BasNews – Duhok’un Amedi ilçesi sınırlarında TSK ve PKK arasında yaşanan çatışmaların sivil yerleşim alanlarına kayması sonucu, bölge halkının güvenliğini sağlamak amacıyla göreve giden Peşmerge grubunun PKK tarafından pusuya düşürülmesi sonucu 5 Peşmerge’nin şehit düştüğü ve 7 Peşmerge’nin de yaralandığı saldırının etkileri iç ve dış kamuoyunda tartışılmaya devam ediyor.

Gerçekleşen son saldırının yeni bir Kürt-Kürt savaşımına evrilme ihtimali canlılığını korurken Kürt kamuoyunda konuya ilişkin Kürt siyasi şahsiyetleri, akademisyenler ve yazarlar tarafından Kürdistan Bölgesi’nin statüsünün korunması ve yakalanan kazanımların zarar görmemesi için sorumluluğa davet anlamında açıklamalar ve çağrılar gelmeye devam ediyor. Uluslararası İlişkiler Uzmanı Mustafa Ari Shafik ile bu konuları sizler için konuştuk.

_Kayıt Alıntıları_
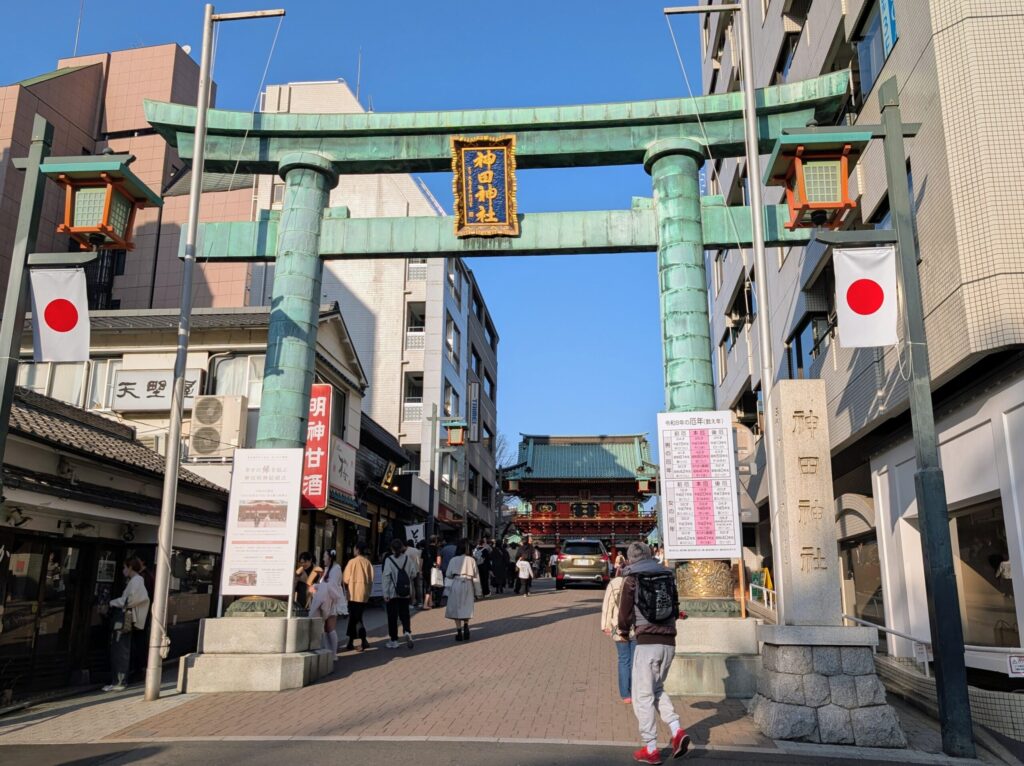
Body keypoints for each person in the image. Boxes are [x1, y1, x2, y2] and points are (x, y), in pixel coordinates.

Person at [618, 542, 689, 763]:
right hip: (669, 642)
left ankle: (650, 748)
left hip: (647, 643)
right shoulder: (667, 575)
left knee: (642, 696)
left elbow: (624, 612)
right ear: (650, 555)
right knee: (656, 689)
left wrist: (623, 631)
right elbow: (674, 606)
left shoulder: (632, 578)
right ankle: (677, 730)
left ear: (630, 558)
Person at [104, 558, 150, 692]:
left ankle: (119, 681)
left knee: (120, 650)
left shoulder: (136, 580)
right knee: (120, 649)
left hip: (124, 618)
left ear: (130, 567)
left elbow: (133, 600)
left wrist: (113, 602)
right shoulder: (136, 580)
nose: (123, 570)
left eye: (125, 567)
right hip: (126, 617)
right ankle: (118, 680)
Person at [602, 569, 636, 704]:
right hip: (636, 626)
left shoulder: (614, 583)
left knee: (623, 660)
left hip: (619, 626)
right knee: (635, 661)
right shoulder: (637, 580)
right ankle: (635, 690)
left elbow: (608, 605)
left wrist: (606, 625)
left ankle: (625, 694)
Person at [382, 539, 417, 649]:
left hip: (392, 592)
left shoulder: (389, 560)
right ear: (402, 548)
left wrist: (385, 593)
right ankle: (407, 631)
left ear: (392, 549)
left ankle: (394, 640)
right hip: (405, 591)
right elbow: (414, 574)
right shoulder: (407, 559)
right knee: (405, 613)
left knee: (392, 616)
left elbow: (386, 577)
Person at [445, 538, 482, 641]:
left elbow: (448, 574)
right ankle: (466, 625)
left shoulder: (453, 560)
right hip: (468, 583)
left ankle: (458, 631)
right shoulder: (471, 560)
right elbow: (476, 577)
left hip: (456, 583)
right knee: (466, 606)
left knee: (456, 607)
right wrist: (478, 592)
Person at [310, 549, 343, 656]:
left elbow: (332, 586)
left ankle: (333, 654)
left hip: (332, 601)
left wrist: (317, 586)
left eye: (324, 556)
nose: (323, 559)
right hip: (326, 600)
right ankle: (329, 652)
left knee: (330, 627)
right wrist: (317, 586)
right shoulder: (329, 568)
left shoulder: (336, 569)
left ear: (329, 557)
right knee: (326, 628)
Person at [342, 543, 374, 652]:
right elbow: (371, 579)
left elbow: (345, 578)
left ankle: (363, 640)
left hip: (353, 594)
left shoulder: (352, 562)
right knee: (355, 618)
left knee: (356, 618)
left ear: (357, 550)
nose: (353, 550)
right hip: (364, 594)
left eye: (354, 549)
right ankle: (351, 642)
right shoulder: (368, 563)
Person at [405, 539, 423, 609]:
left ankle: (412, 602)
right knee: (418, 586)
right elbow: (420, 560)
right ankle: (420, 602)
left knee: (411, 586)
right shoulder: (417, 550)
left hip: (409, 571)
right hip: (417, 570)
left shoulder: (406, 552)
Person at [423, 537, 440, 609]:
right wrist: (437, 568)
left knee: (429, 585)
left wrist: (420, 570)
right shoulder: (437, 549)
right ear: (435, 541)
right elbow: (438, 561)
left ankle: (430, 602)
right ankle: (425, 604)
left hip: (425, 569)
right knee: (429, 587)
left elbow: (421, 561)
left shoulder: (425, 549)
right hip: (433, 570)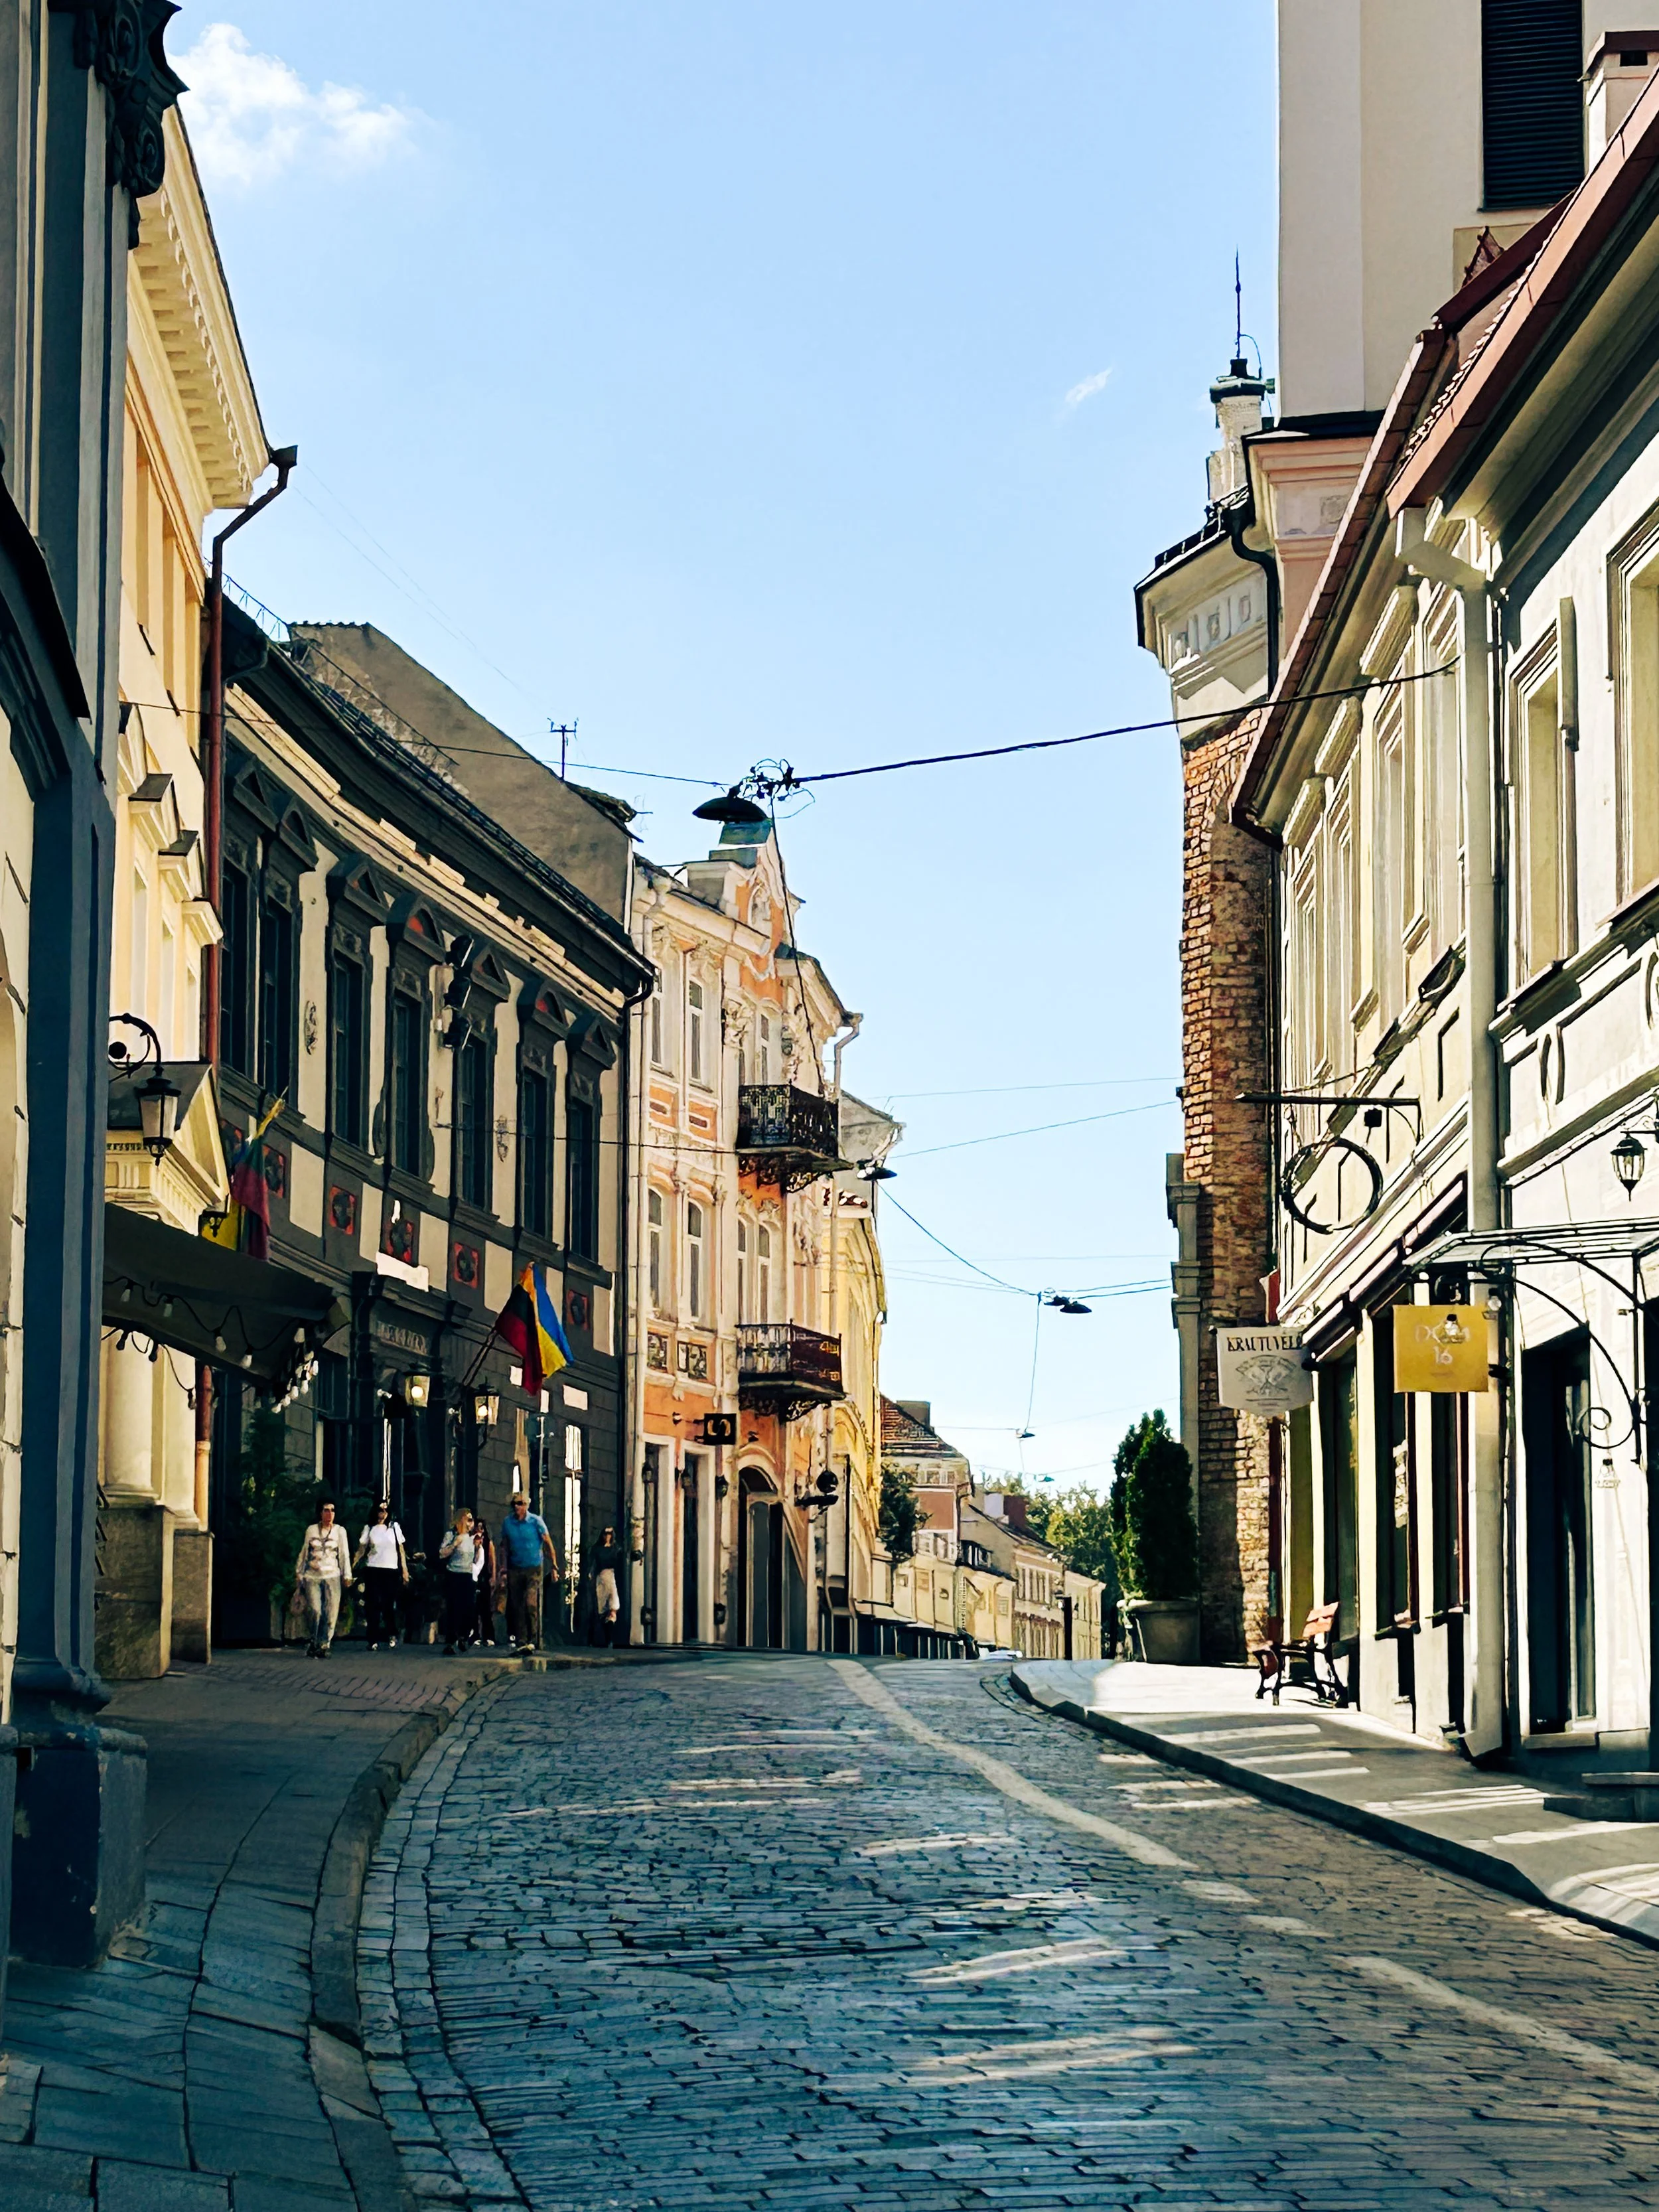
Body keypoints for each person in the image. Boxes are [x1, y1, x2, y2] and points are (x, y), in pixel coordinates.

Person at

* * *

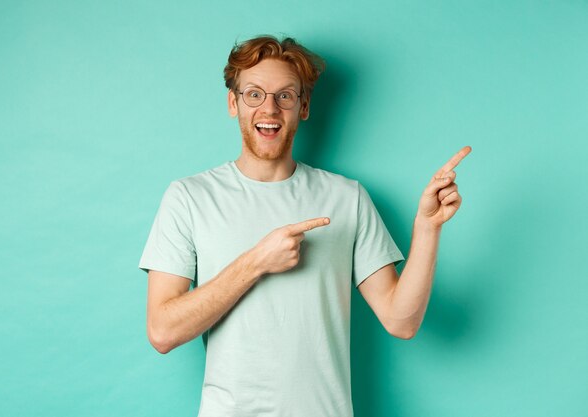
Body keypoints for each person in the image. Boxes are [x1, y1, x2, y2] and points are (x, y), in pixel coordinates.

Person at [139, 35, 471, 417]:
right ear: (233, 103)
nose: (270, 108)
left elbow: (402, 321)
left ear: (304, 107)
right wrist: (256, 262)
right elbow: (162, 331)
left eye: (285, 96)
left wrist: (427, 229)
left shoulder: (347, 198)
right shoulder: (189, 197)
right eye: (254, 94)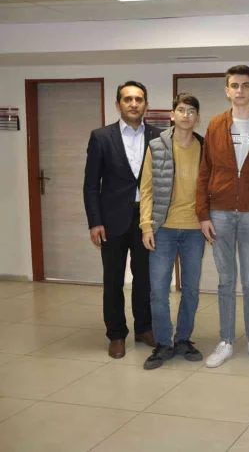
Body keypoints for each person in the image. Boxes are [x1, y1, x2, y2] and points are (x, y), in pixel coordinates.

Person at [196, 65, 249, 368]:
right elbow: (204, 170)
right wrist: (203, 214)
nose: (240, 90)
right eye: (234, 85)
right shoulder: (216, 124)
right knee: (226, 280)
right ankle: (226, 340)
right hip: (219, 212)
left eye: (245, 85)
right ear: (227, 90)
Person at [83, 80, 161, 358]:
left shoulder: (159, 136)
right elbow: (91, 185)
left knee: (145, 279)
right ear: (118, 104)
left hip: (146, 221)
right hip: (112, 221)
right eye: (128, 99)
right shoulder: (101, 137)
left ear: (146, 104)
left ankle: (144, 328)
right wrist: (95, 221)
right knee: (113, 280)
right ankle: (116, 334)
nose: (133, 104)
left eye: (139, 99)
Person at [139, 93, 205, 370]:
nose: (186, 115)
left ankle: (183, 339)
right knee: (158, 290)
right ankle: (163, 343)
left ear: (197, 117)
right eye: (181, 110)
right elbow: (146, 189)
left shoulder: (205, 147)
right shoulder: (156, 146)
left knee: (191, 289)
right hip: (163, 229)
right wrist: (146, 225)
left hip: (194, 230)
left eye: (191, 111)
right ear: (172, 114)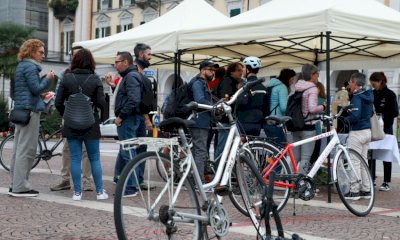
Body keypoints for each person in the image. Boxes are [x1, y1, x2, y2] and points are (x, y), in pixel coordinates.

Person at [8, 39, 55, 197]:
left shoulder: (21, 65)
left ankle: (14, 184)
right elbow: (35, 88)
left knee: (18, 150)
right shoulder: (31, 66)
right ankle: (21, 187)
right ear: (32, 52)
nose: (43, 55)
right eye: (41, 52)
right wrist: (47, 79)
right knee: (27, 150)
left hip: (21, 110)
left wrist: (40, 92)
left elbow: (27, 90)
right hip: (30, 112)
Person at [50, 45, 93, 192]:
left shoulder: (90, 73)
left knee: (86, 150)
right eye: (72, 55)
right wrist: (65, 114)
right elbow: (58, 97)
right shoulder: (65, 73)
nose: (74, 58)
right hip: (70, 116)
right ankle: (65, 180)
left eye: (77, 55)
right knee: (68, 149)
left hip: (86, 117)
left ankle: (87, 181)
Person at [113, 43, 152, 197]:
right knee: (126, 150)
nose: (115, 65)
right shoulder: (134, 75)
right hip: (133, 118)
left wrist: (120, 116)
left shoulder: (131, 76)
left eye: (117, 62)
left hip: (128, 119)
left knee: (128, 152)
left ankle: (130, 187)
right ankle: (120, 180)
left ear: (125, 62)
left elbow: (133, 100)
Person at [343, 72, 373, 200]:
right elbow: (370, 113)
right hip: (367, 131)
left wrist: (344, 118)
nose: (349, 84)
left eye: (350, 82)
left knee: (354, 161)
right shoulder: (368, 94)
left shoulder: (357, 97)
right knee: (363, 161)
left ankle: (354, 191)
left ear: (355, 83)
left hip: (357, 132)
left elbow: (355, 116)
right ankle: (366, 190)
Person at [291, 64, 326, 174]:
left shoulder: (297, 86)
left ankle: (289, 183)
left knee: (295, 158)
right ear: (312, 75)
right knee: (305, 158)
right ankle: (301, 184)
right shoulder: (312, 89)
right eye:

_Görev Listesi_
- 1) Amedi saldırısıyla ilgili haber metnine göre aşağıdaki ifadelerin her biri için evet ya da hayır yazın ve kararınızı belirleyen sözcükleri metinden alıntılayın.
(a) Saldırıda 5 Peşmerge hayatını kaybetti.
(b) Saldırıda 10 Peşmerge yaralandı.
(c) Haberde bir uluslararası ilişkiler uzmanıyla görüşüldüğü belirtiliyor.
- 2) Amedi saldırısıyla ilgili haber metnini bıraktığı noktadan itibaren sürdürün.

_Görev Cevapları_
- 1)
(a) Evet: "5 Peşmerge’nin şehit düştüğü"
(b) Hayır: "7 Peşmerge’nin de yaralandığı"
(c) Evet: "Uluslararası İlişkiler Uzmanı Mustafa Ari Shafik ile bu konuları sizler için konuştuk."

- 2)
PKK’nin Amediye bölgesinde gerçekleştirdiği, 5 Peşmerge’nin şehit düştüğü ve 7 Peşmerge’nin de yaralandığı bu saldırı olayı spontane bir eylem mi yoksa planlı bir eylem olarak mı görülüyor? Bölgeyi yakından tanıyan birisiniz. Bu nedenle şunu sormak isterim, olayın aslı sizce nedir?

Öncelikle yaşanan son saldırı ilk kez yaşanan bir durum değil. Henüz geçtiğimiz yıl Peşmerge’nin geçiş hatlarına döşenen mayınların patlaması sonucunda benzer şekilde şehadet ve yaralanma durumları yaşandı. Aynı şekilde farklı bazı alanlarda direk saldırılar gerçekleşti ve şehadetler ile yaralanmalar oldu. Son yaşanan saldırı olayında Peşmerge güçlerinin gidip konumlanmak istediği alan Amediye ilçesine yakın bir alan. Bu alanın tutulmasındaki amaç kentin güvenliğini sağlamaktır.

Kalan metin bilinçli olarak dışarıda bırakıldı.